CUPE to receive 7% raise over four years following March 30 contract approval
vancouver_city_hall_credit_josef_hanus__shutterstockcom_
Vancouver City Hall | Josef Hanus / Shutterstock.com

The City of Vancouver’s 1,600 outside workers are in line for a 7% raise over the next four years, and the city will spend $200,000 so that its union, CUPE Local 1004, can explore contracting-in.

Those are key elements of the new contract that was reached March 11 after almost three months of on-and-off talks and put to membership at a March 30 meeting. Local 1004 leaders have recommended the rank-and-file vote yes in online voting that began March 31.

The tentative deal, obtained by Business in Vancouver, calls for increases of 1.25% this year, 1.75% next year and another 2% in 2018 and 2019. It’s slightly more than the 6.75% hike over the life of the four-year deal that expired at the end of 2015.

The 49-page agreement highlights and memorandum of settlement includes a letter of agreement to renew a joint committee of three representatives from each side to “examine services that are contracted to external vendors and that could be performed by members of CUPE Local 1004 with improved value for the city’s investment in such service.”

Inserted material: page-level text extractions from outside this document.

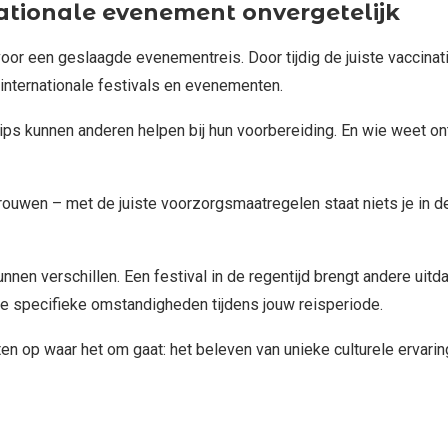
nationale evenement onvergetelijk
r een geslaagde evenementreis. Door tijdig de juiste vaccinati
internationale festivals en evenementen.
ips kunnen anderen helpen bij hun voorbereiding. En wie weet ont
rouwen – met de juiste voorzorgsmaatregelen staat niets je in 
unnen verschillen. Een festival in de regentijd brengt andere ui
 de specifieke omstandigheden tijdens jouw reisperiode.
ten op waar het om gaat: het beleven van unieke culturele ervari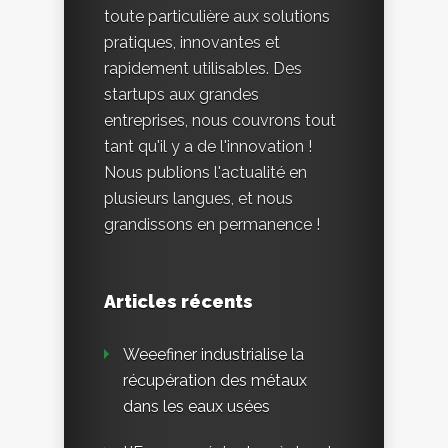
toute particulière aux solutions
pratiques, innovantes et
rapidement utilisables. Des
startups aux grandes
entreprises, nous couvrons tout
tant qu'il y a de l'innovation !
Nous publions l'actualité en
plusieurs langues, et nous
grandissons en permanence !
Articles récents
Weeefiner industrialise la
récupération des métaux
dans les eaux usées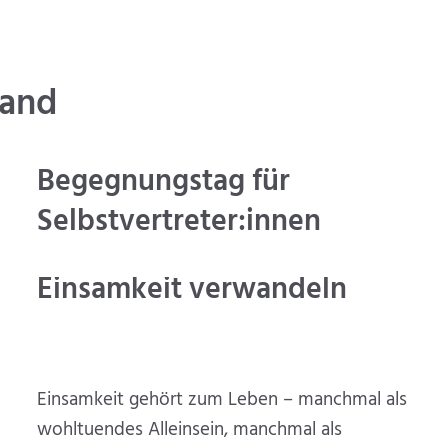
band
Begegnungstag für
Selbstvertreter:innen
Einsamkeit verwandeln
Einsamkeit gehört zum Leben – manchmal als
wohltuendes Alleinsein, manchmal als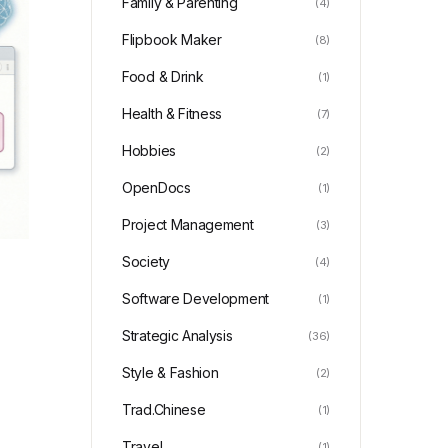
Family & Parenting
(4)
Flipbook Maker
(8)
Food & Drink
(1)
Health & Fitness
(7)
Hobbies
(2)
OpenDocs
(1)
Project Management
(3)
Society
(4)
Software Development
(1)
Strategic Analysis
(36)
Style & Fashion
(2)
Trad.Chinese
(1)
Travel
(1)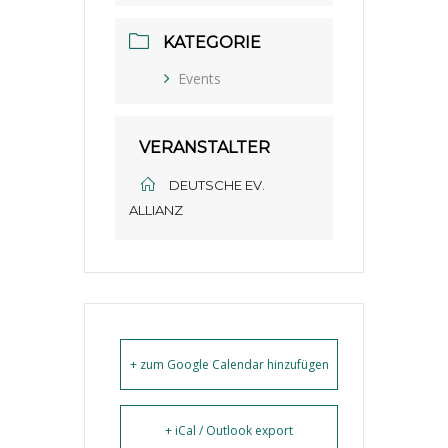
KATEGORIE
Events
VERANSTALTER
DEUTSCHE EV.
ALLIANZ
+ zum Google Calendar hinzufügen
+ iCal / Outlook export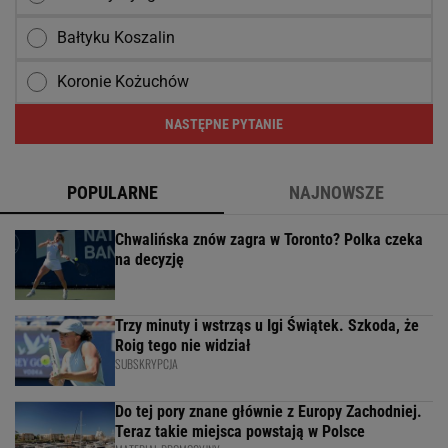
Bałtyku Koszalin
Koronie Kożuchów
NASTĘPNE PYTANIE
POPULARNE
NAJNOWSZE
Chwalińska znów zagra w Toronto? Polka czeka
na decyzję
Trzy minuty i wstrząs u Igi Świątek. Szkoda, że
Roig tego nie widział
SUBSKRYPCJA
Do tej pory znane głównie z Europy Zachodniej.
Teraz takie miejsca powstają w Polsce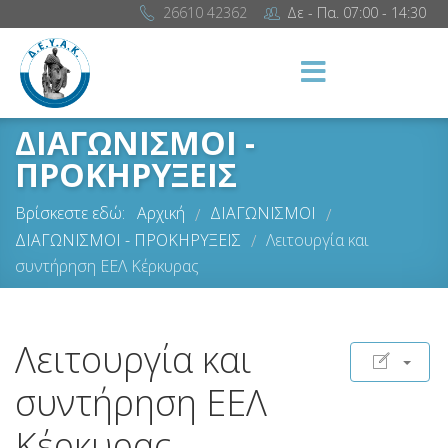
26610 42362
Δε - Πα. 07:00 - 14:30
ΔΙΑΓΩΝΙΣΜΟΙ -
ΠΡΟΚΗΡΥΞΕΙΣ
Βρίσκεστε εδώ:
Αρχική
ΔΙΑΓΩΝΙΣΜΟΙ
/
/
ΔΙΑΓΩΝΙΣΜΟΙ - ΠΡΟΚΗΡΥΞΕΙΣ
Λειτουργία και
/
συντήρηση ΕΕΛ Κέρκυρας
Λειτουργία και
συντήρηση ΕΕΛ
Κέρκυρας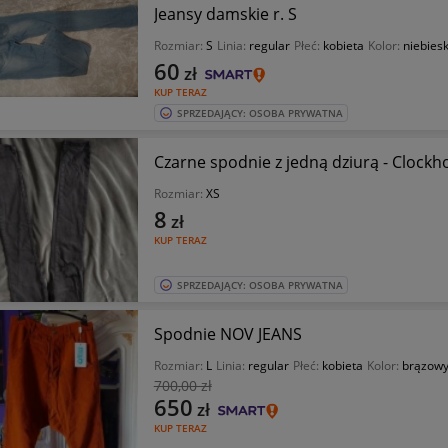
Jeansy damskie r. S
Rozmiar:
S
Linia:
regular
Płeć:
kobieta
Kolor:
niebiesk
60
zł
KUP TERAZ
SPRZEDAJĄCY: OSOBA PRYWATNA
Czarne spodnie z jedną dziurą - Clockh
Rozmiar:
XS
8
zł
KUP TERAZ
SPRZEDAJĄCY: OSOBA PRYWATNA
Spodnie NOV JEANS
Rozmiar:
L
Linia:
regular
Płeć:
kobieta
Kolor:
brązow
700
,00 zł
650
zł
KUP TERAZ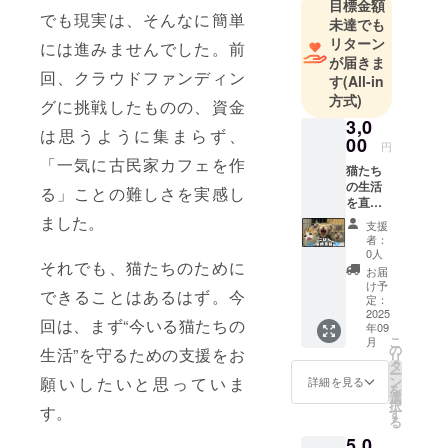
目標金額
でも現実は、そんなに簡単
食の分野で
未達でも
リターン
はこれまで
には進みませんでした。前
が届きま
の経験を活
回、クラウドファンディン
す
(All-in
かし、「名
方式)
グに挑戦したものの、資金
物シロホル
3,0
モン」「世
は思うように集まらず、
00
円
界初ホルモ
「一気に古民家カフェを作
猫たち
ンパッタ
の生活
る」ことの難しさを実感し
イ」をはじ
を直接
支えて
めとする商
ました。
支援
くださ
者：
品を手がけ
るご支
0人
ています。
それでも、猫たちのために
援への
お届
感謝と
イベントや
け予
できることはあるはず。今
して、
定：
キッチン
「ニャ
2025
回は、まず“今いる猫たちの
年09
カーで親し
ロスで
こ
月
暮らす
の
まれてきた
生活”を守るための支援をお
リ
猫たち
タ
味を、ご家
ー
の秘蔵
ン
願いしたいと思っていま
詳細を見る
を
ブロマ
庭でも楽し
選
択
イド
す。
す
んでいただ
る
（写
けるよう展
5,0
真）」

City hall committed to fund staff and/or consulting resources up to $50,000 per year. Gardeners and snow removal contractors at city hall will be the first external vendors reviewed.

“The employer will provide information necessary to the committee in order for it to fulfill its mandate, subject to commercial obligations and the Freedom of Information and Protection of Privacy Act,” said the agreement. “Where the committee develops a valid business case for an alternative approach to the use of external vendors for a particular service, the committee may make recommendations to the city manager, general manager, financial services group and the general manager, engineering and/or general manager, parks and recreation, as appropriate.”

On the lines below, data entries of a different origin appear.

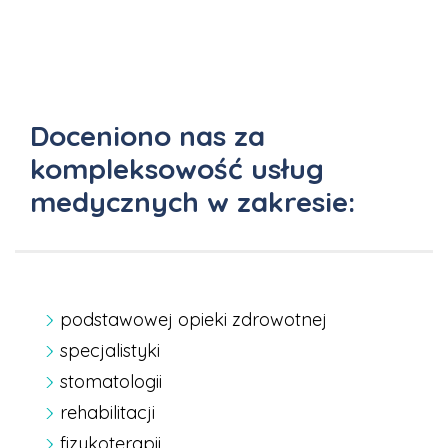
Doceniono nas za
kompleksowość usług
medycznych w zakresie:
podstawowej opieki zdrowotnej
specjalistyki
stomatologii
rehabilitacji
fizykoterapii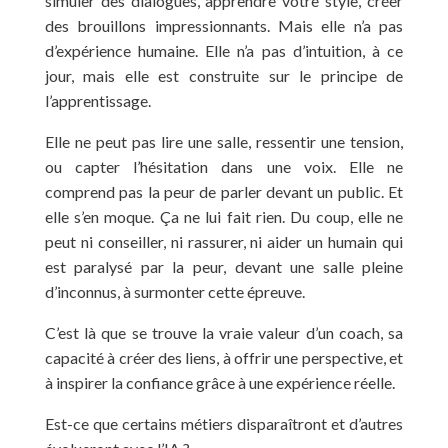
simuler des dialogues, apprendre votre style, créer
des brouillons impressionnants. Mais elle n’a pas
d’expérience humaine. Elle n’a pas d’intuition, à ce
jour, mais elle est construite sur le principe de
l’apprentissage.
Elle ne peut pas lire une salle, ressentir une tension,
ou capter l’hésitation dans une voix. Elle ne
comprend pas la peur de parler devant un public. Et
elle s’en moque. Ça ne lui fait rien. Du coup, elle ne
peut ni conseiller, ni rassurer, ni aider un humain qui
est paralysé par la peur, devant une salle pleine
d’inconnus, à surmonter cette épreuve.
C’est là que se trouve la vraie valeur d’un coach, sa
capacité à créer des liens, à offrir une perspective, et
à inspirer la confiance grâce à une expérience réelle.
Est-ce que certains métiers disparaîtront et d’autres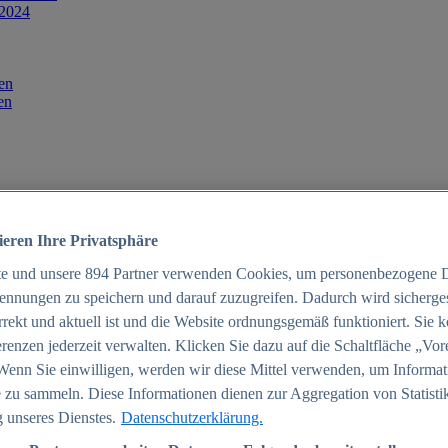
 2024
en
en
ieren Ihre Privatsphäre
te und unsere
894
Partner verwenden Cookies, um personenbezogene 
ennungen zu speichern und darauf zuzugreifen. Dadurch wird sichergest
orrekt und aktuell ist und die Website ordnungsgemäß funktioniert. Sie 
025
renzen jederzeit verwalten. Klicken Sie dazu auf die Schaltfläche „Vor
schland 2025
Wenn Sie einwilligen, werden wir diese Mittel verwenden, um Informat
 zu sammeln. Diese Informationen dienen zur Aggregation von Statisti
 unseres Dienstes.
Datenschutzerklärung.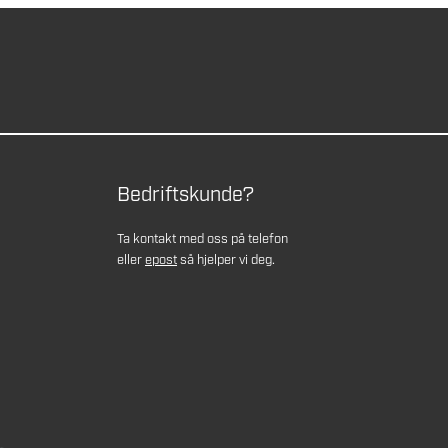
Bedriftskunde?
Ta kontakt med oss på telefon
eller
epost
så hjelper vi deg.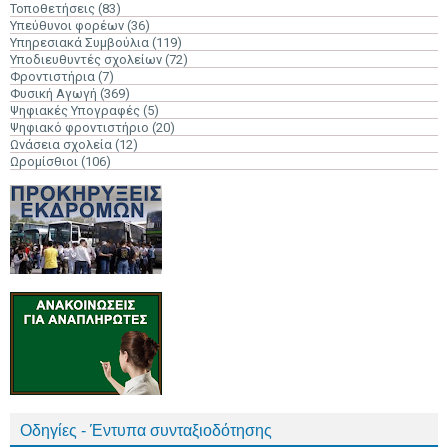
Τοποθετήσεις
(83)
Υπεύθυνοι φορέων
(36)
Υπηρεσιακά Συμβούλια
(119)
Υποδιευθυντές σχολείων
(72)
Φροντιστήρια
(7)
Φυσική Αγωγή
(369)
Ψηφιακές Υπογραφές
(5)
Ψηφιακό φροντιστήριο
(20)
Ωνάσεια σχολεία
(12)
Ωρομίσθιοι
(106)
Οδηγίες - Έντυπα συνταξιοδότησης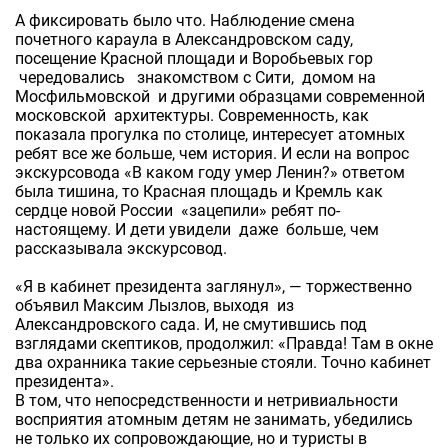
А фиксировать было что. Наблюдение смена
почетного караула в Александровском саду,
посещение Красной площади и Воробьевых гор
чередовались знакомством с Сити, домом на
Мосфильмовской и другими образцами современной
московской архитектуры. Современность, как
показала прогулка по столице, интересует атомных
ребят все же больше, чем история. И если на вопрос
экскурсовода «В каком году умер Ленин?» ответом
была тишина, то Красная площадь и Кремль как
сердце новой России «зацепили» ребят по-
настоящему. И дети увидели даже больше, чем
рассказывала экскурсовод.
«Я в кабинет президента заглянул», — торжественно
объявил Максим Лызлов, выходя из
Александровского сада. И, не смутившись под
взглядами скептиков, продолжил: «Правда! Там в окне
два охранника такие серьезные стояли. Точно кабинет
президента».
В том, что непосредственности и нетривиальности
восприятия атомным детям не занимать, убедились
не только их сопровождающие, но и туристы в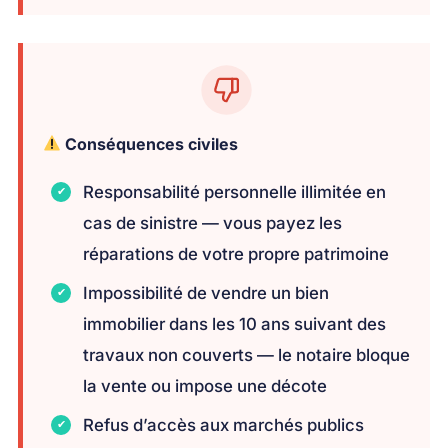
Conséquences civiles
Responsabilité personnelle illimitée en
cas de sinistre — vous payez les
réparations de votre propre patrimoine
Impossibilité de vendre un bien
immobilier dans les 10 ans suivant des
travaux non couverts — le notaire bloque
la vente ou impose une décote
Refus d’accès aux marchés publics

The close relationship between CUPE Local 1004 and the ruling Vision Vancouver became a dominant issue of the 2014 civic election after the Vancouver Courier revealed that four Vision candidates, including Coun. Geoff Meggs and Coun. Raymond Louie, appeared at a CUPE meeting and promised the party would not expand contracting out. Later at the same October 14, 2014, meeting, Local 1004 members voted to donate $34,000 to Vision, a sum that would eventually be matched by CUPE’s provincial and national offices.

After Vision won a third majority on city council, the party reported to Elections BC that it received almost $231,000 in donations from various arms of CUPE. In the year before the election, Vision had unsuccessfully lobbied the provincial government to ban corporate and union campaign donations. Vision opted against self-restraint in the 2014 campaign. It reported, in February 2016-amended, filings that it raised a record $3.41 million, thanks to $2.26 million from corporations and $385,000 from unions.

A leaked audio recording of that meeting included Local 1004 political action committee member Kyla Epstein commenting that the goal of the union’s donation was to “curry favour with Vision in the next round of negotiations which ... are coming up, but also not give them the whole pie. Our support is not unconditional.”

In April 2015, a BC Supreme Court judge dismissed a post-election conflict-of-interest petition by five citizens who aimed to unseat Meggs and Mayor Gregor Robertson over their acceptance of the CUPE donations.

Last September, the opposition NPA apologized to Vision, and the two parties agreed to an out-of-court settlement over allegations during the election by Robertson-challenger Kirk LaPointe that the Vision promise and Local 1004 donation were corrupt. LaPointe is now vice-president of audience and business development with BIV.

The memorandum of settlement also includes a shift premium increase of $1 an hour (up from $0.85 an hour) and a first aid premium increase to  $0.90 an hour (up from  $0.80). Self-inflicted injury and foreign criminal conviction were deleted as disqualification for disability benefits. Indigenous members seeking elected office on a First Nations band council can take leave, while a letter of understanding was reached over leave due to incarceration.

Contract negotiations began December 18, 2015, for the 1,600 outside workers on water, sewer, streets, sanitation and parks and recreation crews.

B.C.’s year-over-year inflation rate was 1.6% in February.